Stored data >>
+---+

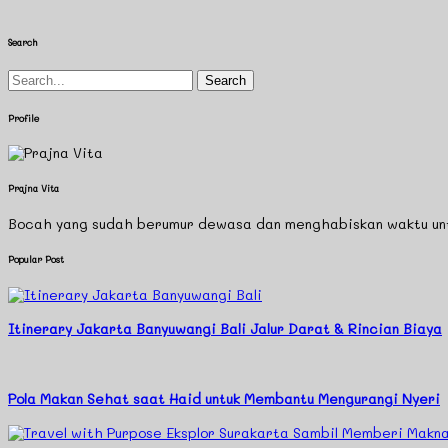
Search
Search
for:
Profile
Prajna Vita
Bocah yang sudah berumur dewasa dan menghabiskan waktu untuk
Popular Post
Itinerary Jakarta Banyuwangi Bali Jalur Darat & Rincian Biaya
Pola Makan Sehat saat Haid untuk Membantu Mengurangi Nyeri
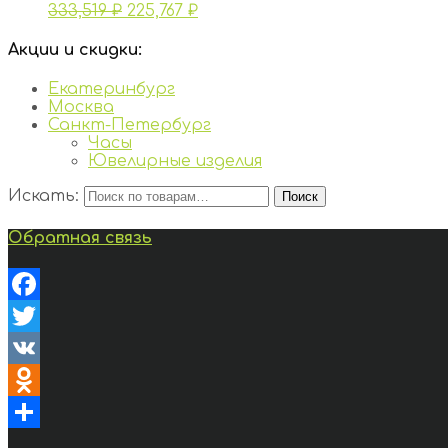
333,519
₽
225,767
₽
Акции и скидки:
Екатеринбург
Москва
Санкт-Петербург
Часы
Ювелирные изделия
Искать:
Поиск
Обратная связь
Facebook
Twitter
VK
Odnoklassniki
Отправить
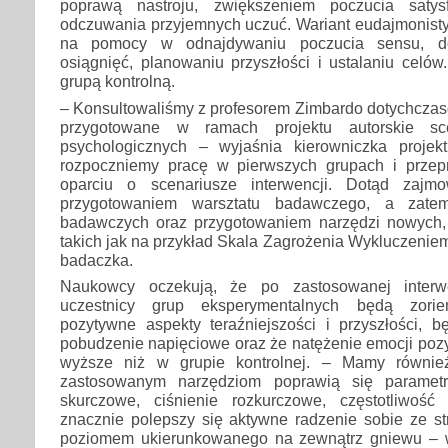
poprawą nastroju, zwiększeniem poczucia satys
odczuwania przyjemnych uczuć. Wariant eudajmonisty
na pomocy w odnajdywaniu poczucia sensu, do
osiągnięć, planowaniu przyszłości i ustalaniu celów
grupą kontrolną.
– Konsultowaliśmy z profesorem Zimbardo dotychczas
przygotowane w ramach projektu autorskie scen
psychologicznych – wyjaśnia kierowniczka proj
rozpoczniemy pracę w pierwszych grupach i prze
oparciu o scenariusze interwencji. Dotąd zajm
przygotowaniem warsztatu badawczego, a zatem
badawczych oraz przygotowaniem narzędzi nowych, d
takich jak na przykład Skala Zagrożenia Wykluczeni
badaczka.
Naukowcy oczekują, że po zastosowanej interwe
uczestnicy grup eksperymentalnych będą zorie
pozytywne aspekty teraźniejszości i przyszłości, b
pobudzenie napięciowe oraz że natężenie emocji poz
wyższe niż w grupie kontrolnej. – Mamy również
zastosowanym narzędziom poprawią się parametr
skurczowe, ciśnienie rozkurczowe, częstotliwość
znacznie polepszy się aktywne radzenie sobie ze s
poziomem ukierunkowanego na zewnątrz gniewu – w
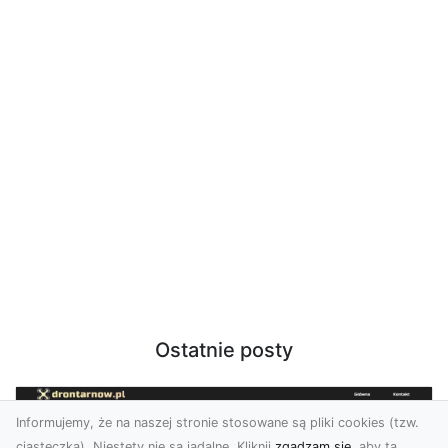
Ostatnie posty
Informujemy, że na naszej stronie stosowane są pliki cookies (tzw.
ciasteczka). Niestety nie są jadalne. Kliknij
zgadzam się
, aby ta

+---+

Replace every "Search" with "Lookup" in the text of the items above and leave everything else unchanged. Omit the pictures from your answer.

Lookup
Lookup
for:
Profile
Prajna Vita
Bocah yang sudah berumur dewasa dan menghabiskan waktu untuk
Popular Post
Itinerary Jakarta Banyuwangi Bali Jalur Darat & Rincian Biaya
Pola Makan Sehat saat Haid untuk Membantu Mengurangi Nyeri
333,519
₽
225,767
₽
Акции и скидки:
Екатеринбург
Москва
Санкт-Петербург
Часы
Ювелирные изделия
Искать:
Поиск
Обратная связь
Facebook
Twitter
VK
Odnoklassniki
Отправить
poprawą nastroju, zwiększeniem poczucia satys
odczuwania przyjemnych uczuć. Wariant eudajmonisty
na pomocy w odnajdywaniu poczucia sensu, do
osiągnięć, planowaniu przyszłości i ustalaniu celów
grupą kontrolną.
– Konsultowaliśmy z profesorem Zimbardo dotychczas
przygotowane w ramach projektu autorskie scen
psychologicznych – wyjaśnia kierowniczka proj
rozpoczniemy pracę w pierwszych grupach i prze
oparciu o scenariusze interwencji. Dotąd zajm
przygotowaniem warsztatu badawczego, a zatem
badawczych oraz przygotowaniem narzędzi nowych, d
takich jak na przykład Skala Zagrożenia Wykluczeni
badaczka.
Naukowcy oczekują, że po zastosowanej interwe
uczestnicy grup eksperymentalnych będą zorie
pozytywne aspekty teraźniejszości i przyszłości, b
pobudzenie napięciowe oraz że natężenie emocji poz
wyższe niż w grupie kontrolnej. – Mamy również
zastosowanym narzędziom poprawią się parametr
skurczowe, ciśnienie rozkurczowe, częstotliwość
znacznie polepszy się aktywne radzenie sobie ze s
poziomem ukierunkowanego na zewnątrz gniewu – w
Ostatnie posty
Informujemy, że na naszej stronie stosowane są pliki cookies (tzw.
ciasteczka). Niestety nie są jadalne. Kliknij
zgadzam się
, aby ta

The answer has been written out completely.